We’ve had sales reps visiting our store almost every day for the past several weeks, most of them bringing along stacks of galleys to add to our ever-growing piles. The other day I boxed up all the ARCs of books that have already come into our store, save a handful I thought our booksellers might still be keen to read in galley form. I also cleared off a shelf that had previously held some display props, and only then did I have enough space in my office bookcase to house the galleys for titles coming out between now and August, of which there seem to be more and more each season.

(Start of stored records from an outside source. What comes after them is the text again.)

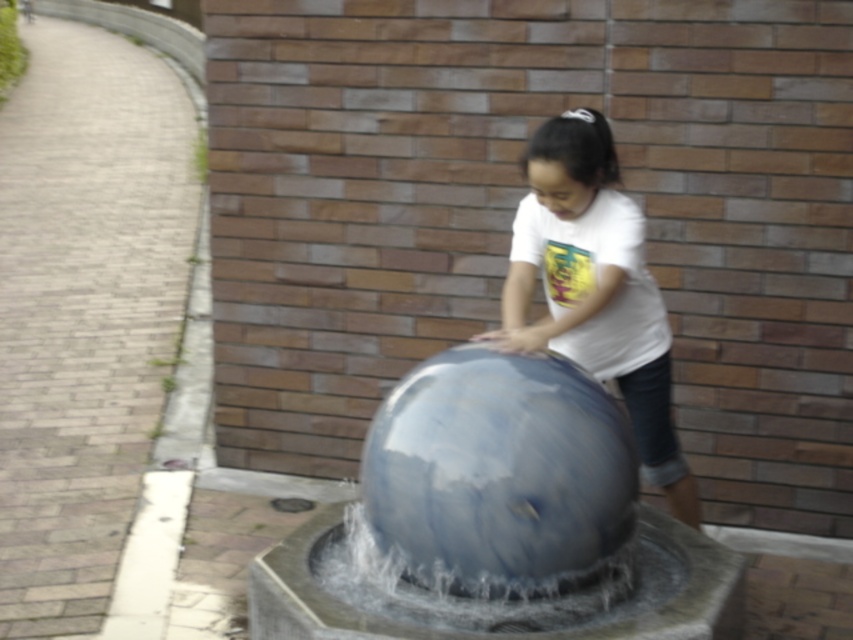
Question: Does transparent glass water at center appear under white glossy shirt at upper center?

Choices:
 (A) no
 (B) yes

Answer: (B)

Question: Which object is closer to the camera taking this photo?

Choices:
 (A) transparent glass water at center
 (B) white glossy shirt at upper center
 (C) shiny metallic sphere at center

Answer: (C)

Question: Does transparent glass water at center appear on the right side of white glossy shirt at upper center?

Choices:
 (A) no
 (B) yes

Answer: (A)

Question: Is the position of transparent glass water at center less distant than that of white glossy shirt at upper center?

Choices:
 (A) yes
 (B) no

Answer: (A)

Question: Estimate the real-world distances between objects in this image. Which object is farther from the transparent glass water at center?

Choices:
 (A) white glossy shirt at upper center
 (B) shiny metallic sphere at center

Answer: (A)

Question: Which of these objects is positioned farthest from the shiny metallic sphere at center?

Choices:
 (A) white glossy shirt at upper center
 (B) transparent glass water at center

Answer: (A)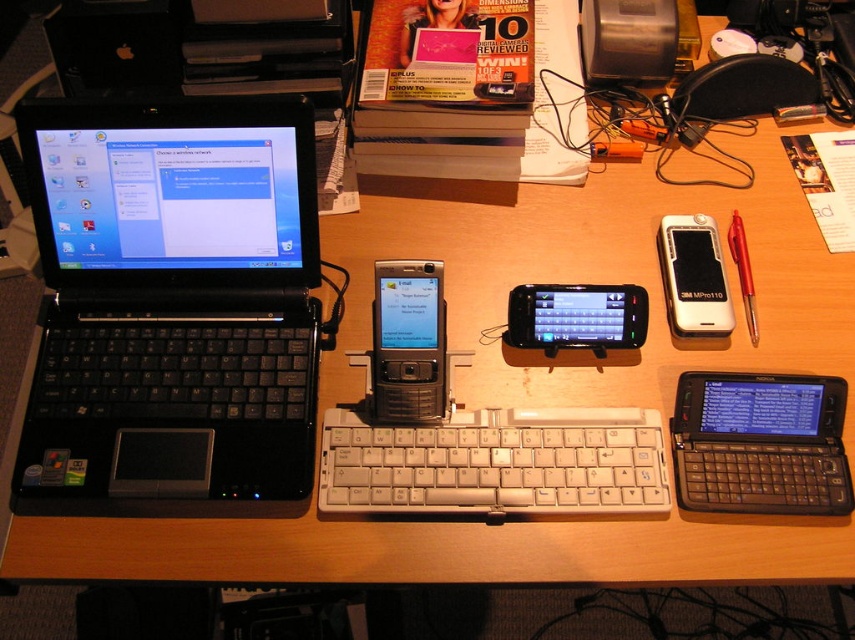
Which of these two, white plastic phone at center or red plastic pen at right, stands taller?

red plastic pen at right

Who is lower down, white plastic phone at center or red plastic pen at right?

white plastic phone at center

The width and height of the screenshot is (855, 640). What do you see at coordinates (693, 276) in the screenshot?
I see `white plastic phone at center` at bounding box center [693, 276].

In order to click on white plastic phone at center in this screenshot , I will do `click(693, 276)`.

Is white plastic keyboard at center closer to the viewer compared to metallic silver phone at center?

Yes, white plastic keyboard at center is in front of metallic silver phone at center.

Which is below, white plastic keyboard at center or metallic silver phone at center?

Positioned lower is white plastic keyboard at center.

Image resolution: width=855 pixels, height=640 pixels. Describe the element at coordinates (496, 461) in the screenshot. I see `white plastic keyboard at center` at that location.

What are the coordinates of `white plastic keyboard at center` in the screenshot? It's located at (496, 461).

Can you confirm if metallic silver phone at center is wider than black plastic smartphone at center?

Incorrect, metallic silver phone at center's width does not surpass black plastic smartphone at center's.

Can you confirm if metallic silver phone at center is thinner than black plastic smartphone at center?

Yes, metallic silver phone at center is thinner than black plastic smartphone at center.

Between point (401, 307) and point (573, 292), which one is positioned behind?

The point (573, 292) is more distant.

In order to click on metallic silver phone at center in this screenshot , I will do `click(408, 342)`.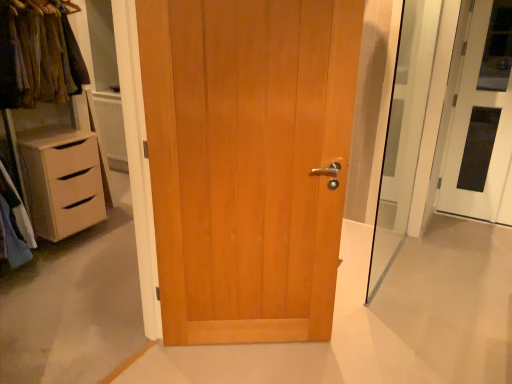
Locate an element on the screen. spots to the right of light brown wood door at center, the first door when ordered from front to back is located at coordinates (353, 352).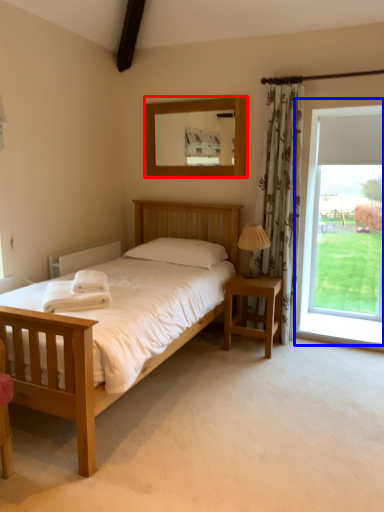
Question: Which object is further to the camera taking this photo, mirror (highlighted by a red box) or window (highlighted by a blue box)?

Choices:
 (A) mirror
 (B) window

Answer: (B)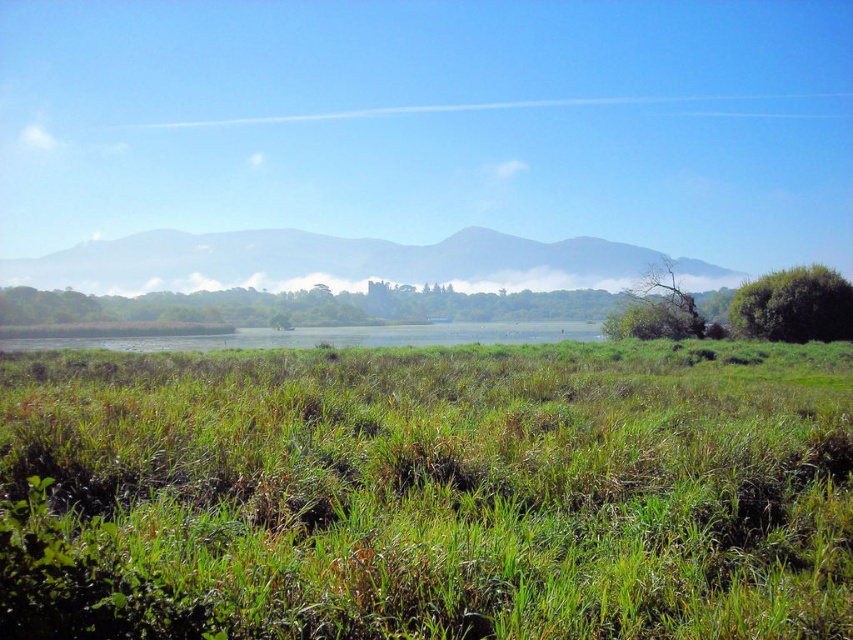
You are planning to set up a tent in the scene. The tent requires a space that is wider than the green leafy tree at right. Can the green grassy hill at center provide enough width for the tent?

The green grassy hill at center has a width larger than the green leafy tree at right, so yes, the green grassy hill at center can provide enough width for the tent.

You are standing on the edge of the water and see the green grassy field at center and the green leafy bush at right. Which object is closer to you?

The green grassy field at center is closer to you because it is located below the green leafy bush at right, indicating it is in a lower position relative to the observer.

You are standing at the edge of the water and want to walk to the green leafy bush at right. There is a green grassy hill at center in your path. Can you walk directly to the bush without going around the hill?

The green grassy hill at center is 22.99 meters away from the green leafy bush at right. Since the hill is between you and the bush, you would need to go around it to reach the bush.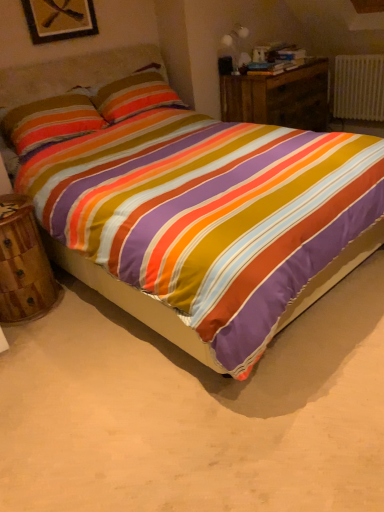
This screenshot has height=512, width=384. In order to click on wooden nightstand at center, the 1th nightstand in the top-to-bottom sequence in this screenshot , I will do `click(279, 97)`.

At what (x,y) coordinates should I click in order to perform the action: click on wooden picture frame at upper left. Please return your answer as a coordinate pair (x, y). Looking at the image, I should click on (59, 19).

Where is `textured cotton pillow at upper left`? This screenshot has width=384, height=512. textured cotton pillow at upper left is located at coordinates (50, 121).

Where is `wooden nightstand at lower left, which is the 1th nightstand from front to back`? The width and height of the screenshot is (384, 512). wooden nightstand at lower left, which is the 1th nightstand from front to back is located at coordinates (23, 264).

Find the location of `wooden nightstand at center, marked as the second nightstand in a front-to-back arrangement`. wooden nightstand at center, marked as the second nightstand in a front-to-back arrangement is located at coordinates (279, 97).

Is textured cotton pillow at upper left beside white plastic radiator at upper right?

No, textured cotton pillow at upper left is not beside white plastic radiator at upper right.

I want to click on radiator below the textured cotton pillow at upper left (from a real-world perspective), so click(359, 87).

Which of these two, textured cotton pillow at upper left or white plastic radiator at upper right, stands taller?

white plastic radiator at upper right.

Considering the relative sizes of textured cotton pillow at upper left and white plastic radiator at upper right in the image provided, is textured cotton pillow at upper left smaller than white plastic radiator at upper right?

No, textured cotton pillow at upper left is not smaller than white plastic radiator at upper right.

Is wooden picture frame at upper left turned away from wooden nightstand at lower left, positioned as the first nightstand in left-to-right order?

No.

Is wooden picture frame at upper left in front of or behind wooden nightstand at lower left, the 1th nightstand in the bottom-to-top sequence, in the image?

wooden picture frame at upper left is behind wooden nightstand at lower left, the 1th nightstand in the bottom-to-top sequence.

Where is `picture frame above the wooden nightstand at lower left, arranged as the second nightstand when viewed from the back (from a real-world perspective)`? picture frame above the wooden nightstand at lower left, arranged as the second nightstand when viewed from the back (from a real-world perspective) is located at coordinates coord(59,19).

Do you think wooden picture frame at upper left is within textured cotton pillow at upper left, or outside of it?

wooden picture frame at upper left is outside textured cotton pillow at upper left.

Are wooden picture frame at upper left and textured cotton pillow at upper left making contact?

No, wooden picture frame at upper left is not making contact with textured cotton pillow at upper left.

Which point is more distant from viewer, [49,31] or [68,105]?

The point [49,31] is behind.

Is point (263, 120) positioned in front of point (16, 295)?

No, (263, 120) is behind (16, 295).

Image resolution: width=384 pixels, height=512 pixels. In order to click on nightstand in front of the wooden nightstand at center, the second nightstand when ordered from left to right in this screenshot , I will do `click(23, 264)`.

Is wooden nightstand at center, the second nightstand when ordered from left to right, oriented towards wooden nightstand at lower left, which is the 1th nightstand from front to back?

No, wooden nightstand at center, the second nightstand when ordered from left to right, is not oriented towards wooden nightstand at lower left, which is the 1th nightstand from front to back.

Which is behind, wooden nightstand at center, the second nightstand when ordered from left to right, or wooden nightstand at lower left, the second nightstand from the right?

wooden nightstand at center, the second nightstand when ordered from left to right, is behind.

In terms of size, does white plastic radiator at upper right appear bigger or smaller than wooden nightstand at center, the 1th nightstand in the top-to-bottom sequence?

white plastic radiator at upper right is smaller than wooden nightstand at center, the 1th nightstand in the top-to-bottom sequence.

Between white plastic radiator at upper right and wooden nightstand at center, which is the second nightstand from bottom to top, which one has more height?

With more height is wooden nightstand at center, which is the second nightstand from bottom to top.

Based on the photo, from the image's perspective, which is below, white plastic radiator at upper right or wooden nightstand at center, which is the second nightstand from bottom to top?

→ wooden nightstand at center, which is the second nightstand from bottom to top, is shown below in the image.

Is white plastic radiator at upper right to the left of wooden nightstand at center, which is the first nightstand from right to left, from the viewer's perspective?

No.

Is wooden picture frame at upper left located within textured cotton pillow at upper left?

No, wooden picture frame at upper left is located outside of textured cotton pillow at upper left.

Is textured cotton pillow at upper left in contact with wooden picture frame at upper left?

No, textured cotton pillow at upper left is not next to wooden picture frame at upper left.

Between textured cotton pillow at upper left and wooden picture frame at upper left, which one has less height?

wooden picture frame at upper left.

In the image, is textured cotton pillow at upper left on the left side or the right side of wooden picture frame at upper left?

In the image, textured cotton pillow at upper left appears on the left side of wooden picture frame at upper left.

Is matte white table lamp at upper right further to the viewer compared to textured cotton pillow at upper left?

That is True.

Considering the positions of objects matte white table lamp at upper right and textured cotton pillow at upper left in the image provided, who is more to the right, matte white table lamp at upper right or textured cotton pillow at upper left?

Positioned to the right is matte white table lamp at upper right.

Would you say matte white table lamp at upper right contains textured cotton pillow at upper left?

No, textured cotton pillow at upper left is located outside of matte white table lamp at upper right.

The image size is (384, 512). I want to click on pillow that appears in front of the white plastic radiator at upper right, so click(50, 121).

Locate an element on the screen. The height and width of the screenshot is (512, 384). nightstand that is the 2nd one when counting downward from the wooden picture frame at upper left (from the image's perspective) is located at coordinates (23, 264).

Estimate the real-world distances between objects in this image. Which object is closer to matte white table lamp at upper right, white plastic radiator at upper right or textured cotton pillow at upper left?

The object closer to matte white table lamp at upper right is white plastic radiator at upper right.

Consider the image. Which object lies nearer to the anchor point wooden nightstand at lower left, which is the 2th nightstand in top-to-bottom order, textured cotton pillow at upper left or white plastic radiator at upper right?

The object closer to wooden nightstand at lower left, which is the 2th nightstand in top-to-bottom order, is textured cotton pillow at upper left.

Estimate the real-world distances between objects in this image. Which object is further from white plastic radiator at upper right, wooden picture frame at upper left or textured cotton pillow at upper left?

Based on the image, textured cotton pillow at upper left appears to be further to white plastic radiator at upper right.

Which object lies further to the anchor point textured cotton pillow at upper left, matte white table lamp at upper right or white plastic radiator at upper right?

Based on the image, white plastic radiator at upper right appears to be further to textured cotton pillow at upper left.

Estimate the real-world distances between objects in this image. Which object is further from wooden picture frame at upper left, white plastic radiator at upper right or wooden nightstand at lower left, the second nightstand from the right?

The object further to wooden picture frame at upper left is white plastic radiator at upper right.

When comparing their distances from wooden nightstand at center, marked as the second nightstand in a front-to-back arrangement, does white plastic radiator at upper right or textured cotton pillow at upper left seem closer?

white plastic radiator at upper right.

Which object lies further to the anchor point wooden nightstand at lower left, arranged as the second nightstand when viewed from the back, wooden nightstand at center, the 1th nightstand in the top-to-bottom sequence, or white plastic radiator at upper right?

white plastic radiator at upper right.

From the image, which object appears to be farther from textured cotton pillow at upper left, white plastic radiator at upper right or wooden nightstand at lower left, positioned as the first nightstand in left-to-right order?

Among the two, white plastic radiator at upper right is located further to textured cotton pillow at upper left.

Locate an element on the screen. picture frame located between wooden nightstand at lower left, the second nightstand from the right, and wooden nightstand at center, the 1th nightstand in the top-to-bottom sequence, in the left-right direction is located at coordinates (59, 19).

The width and height of the screenshot is (384, 512). Find the location of `table lamp located between wooden picture frame at upper left and white plastic radiator at upper right in the left-right direction`. table lamp located between wooden picture frame at upper left and white plastic radiator at upper right in the left-right direction is located at coordinates (236, 46).

Locate an element on the screen. picture frame located between textured cotton pillow at upper left and wooden nightstand at center, arranged as the 1th nightstand when viewed from the back, in the left-right direction is located at coordinates (59, 19).

The image size is (384, 512). I want to click on nightstand between matte white table lamp at upper right and white plastic radiator at upper right, so click(x=279, y=97).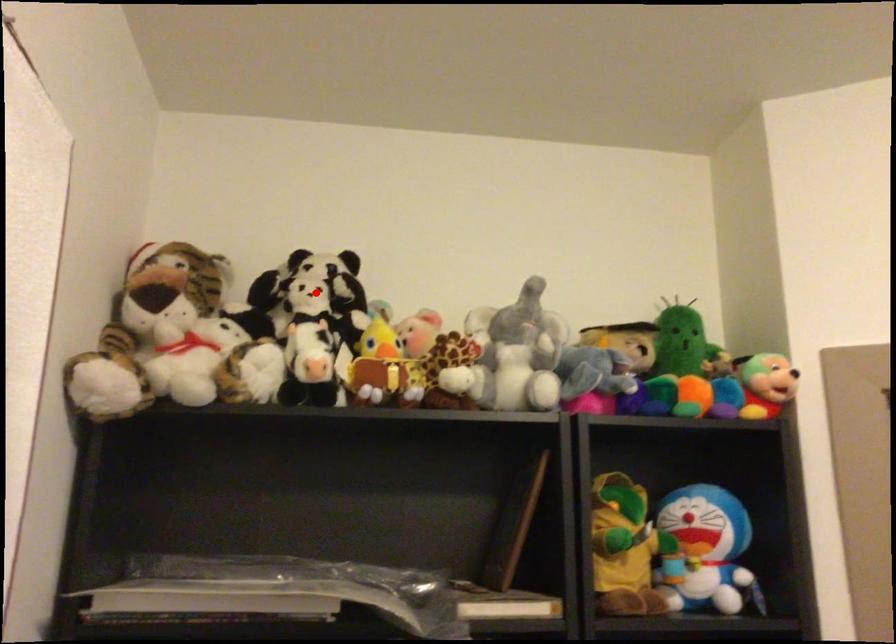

Thinking some of you might need help visualizing this predicament, I took some photos so you could see for yourself. In the shot below is the (cheap) Ikea bookcase that is home to our children’s and YA galleys, sorted by month, so that I can easily remove old ones from the shelf in order to make room for new ones. (The ones I remove get donated to a local organization called Read Boston.) Ignore the top shelf (which on the left houses older galleys I still hope to read one of these days and on the right houses back issues of the Horn Book and various children’s literature reference books) — the shelves below those are all galleys for books being published between now and August (a handful at the end are September and October). Yes, there are a few we have multiple copies of, but those duplicates are offset by the fact that I also took a number of forthcoming galleys home to clutter up my bookcases there. AND some of our galeys have been borrowed by other booksellers and by the few kids who read and review ARC’s for us these days. AND there are a few publishers who don’t send us complete sets of their galleys, so not all of their books are here either.
Not too bad, you’re thinking? Well… I thought the same thing. When they’re lined up the impossibility of reading all those books somehow seems a bit less frightening. It’s deceptive. So I took another photo but staged things a bit differently for this one. I pulled all the galleys off the shelf that correspond with books being published only in the month of MAY, so that you can see how tall just that one month’s pile turns out to be. I even removed any duplicate galleys, so you couldn’t accuse me of cheating for effect.
(That’s a bit scarier looking, no?) For the sake of scale, I also took a (rather unflattering shot) of me, standing beside that May galley pile. Wearing shoes my height = 5′ 4.
There are about 60 galleys in that pile, which stretches out to approx. 4 feet of books coming out from predominantly large publishers in just ONE month this year. And, again, there are some galleys missing from that stack, so I’m certainly not accounting for everything.
Even the laziest bookseller in the least busy bookstore in the country STILL couldn’t possibly read all the books coming out in a given season nowadays. And those of us at the opposite end of the spectrum (which describes most of the booksellers I know) are lucky if we’re managing to make much more than a dent. Especially when it comes to months as jam-packed as this coming May!